> **WRITTEN TASK**
In the text below about the Green Grok blog, what position does Dr. Bill Chameides hold?

> **SOURCE TEXT**
-=-=-=-=-

PopSci.com welcomes Dr. Bill Chameides, dean of Duke’s Nicholas School of the Environment. Dr. Chameides blogs at The Green Grok to spark lively discussions about environmental science, keeping you in the know on what the scientific world is discovering and how it affects you – all in plain language and, hopefully, with a bit of fun. PopSci.com partners with The Green Grok, bringing his blog posts directly to our users. Give it a read and get in on the discussion!
As a model for existing buildings, you can’t ask for much better than the plan that's been outlined to green the Empire State Building. And for new ones, the Big Apple's most feted building's big move should be an inspiration for how to build more sustainably.

-=-=-=-=-

(Stored data)

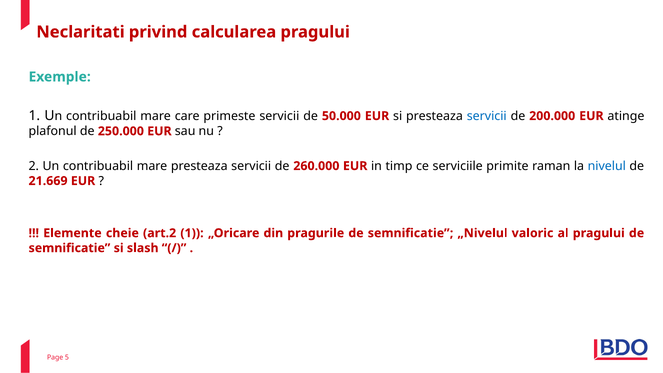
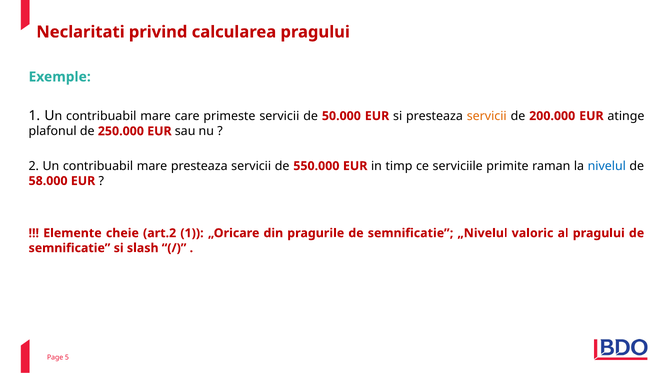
servicii at (487, 116) colour: blue -> orange
260.000: 260.000 -> 550.000
21.669: 21.669 -> 58.000
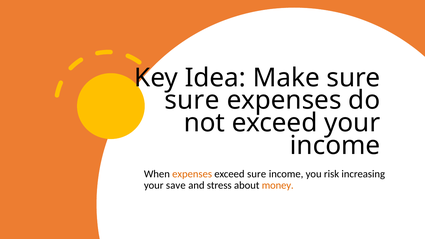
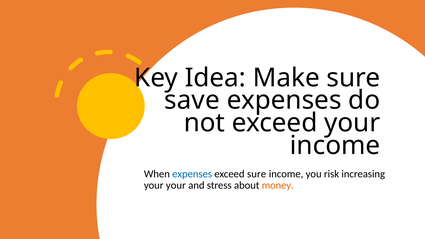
sure at (192, 100): sure -> save
expenses at (192, 174) colour: orange -> blue
your save: save -> your
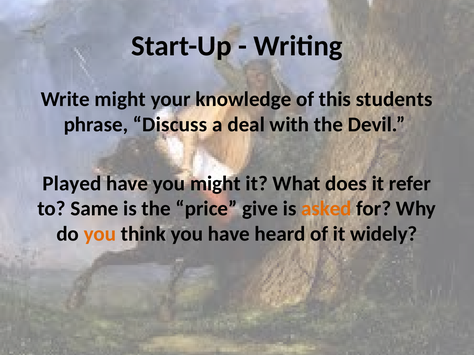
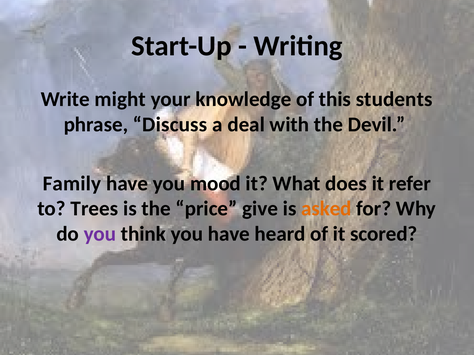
Played: Played -> Family
you might: might -> mood
Same: Same -> Trees
you at (100, 234) colour: orange -> purple
widely: widely -> scored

-=-=-=-=-

> **OUTPUT OF THE TASK**
He is dean of Duke's Nicholas School of the Environment.